L'International Pigment Cell Conference (IPCC) est un congrès triennal qui rassemble des scientifiques et des médecins du monde entier autour de la thématique des cellules pigmentées. Ces cellules produisent les mélanines qui colorent notre peau, mais qui s'avèrent aussi utiles au bon fonctionnement des yeux, des oreilles, du cerveau et d'autres organes. L'intérêt des mélanines tient aussi à leurs propriétés physicochimiques et des applications industrielles ont été développées récemment.
Malgré les nombreuses découvertes des dernières décennies, il reste des zones d'ombre sur les cellules pigmentées et des échanges interdisciplinaires sont nécessaires pour stimuler l'émergence de nouvelles collaborations et de nouvelles idées. Pour ne citer que ces branches, la dermatologie, l'ophtalmologie, la neurologie, la biologie de la cellule et la biologie du développement, la biochimie, la biochimie moléculaire sont très présentes aux réunions de l'IPCC.

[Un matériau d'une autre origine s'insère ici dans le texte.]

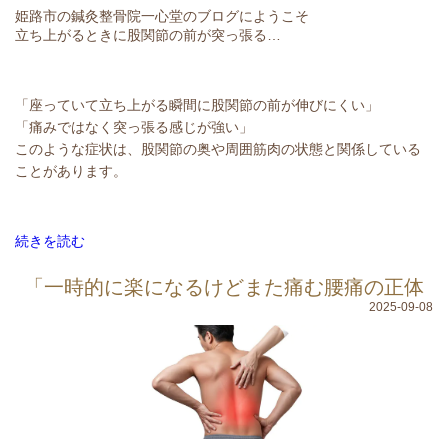
姫路市の鍼灸整骨院一心堂のブログにようこそ
立ち上がるときに股関節の前が突っ張る…
「座っていて立ち上がる瞬間に股関節の前が伸びにくい」
「痛みではなく突っ張る感じが強い」
このような症状は、股関節の奥や周囲筋肉の状態と関係している
ことがあります。
続きを読む
「一時的に楽になるけどまた痛む腰痛の正体
2025-09-08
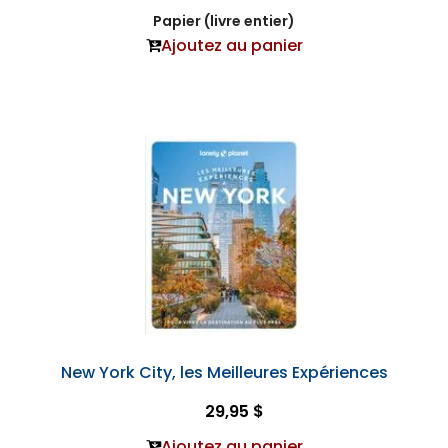
Papier (livre entier)
Ajoutez au panier
New York City, les Meilleures Expériences
29,95 $
Ajoutez au panier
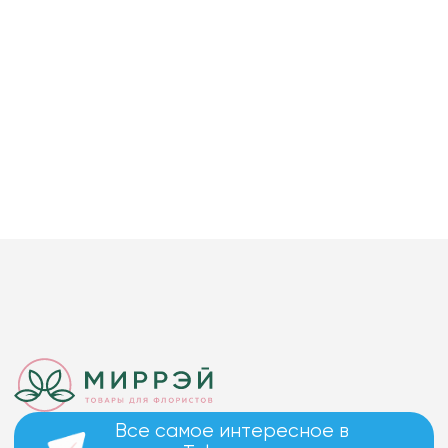
Все самое интересное в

Le congrès IPCC 2011 met plus particulièrement l'accent sur les questions médicales, et notamment sur les maladies dermatologiques, une des orientations principales du service qui accueille le congrès. Le professeur Alain Taieb, chef du service de dermatologie au CHU de Bordeaux et membre actif du Club des Ambassadeurs de Bordeaux, travaille sur les maladies rares des cellules pigmentées et les troubles de la photoprotection, ainsi que sur des affections plus communes comme le vitiligo. Cependant d'autres aspects importants sont couverts comme les cellules souches, la maladie de Parkinson, la modélisation animale, les nouveaux développement dans la biologie des systèmes, les nouvelles technologies et les approches médicales et chirurgicales des maladies défigurantes.
Une journée commune est prévue avec la Society for Melanoma Research (SMR). Le mélanome est un des cancers les plus difficiles à traiter à la phase métastatique, mais la possibilité de nouveaux traitements ciblant des molécules spécifiques offre certains espoirs.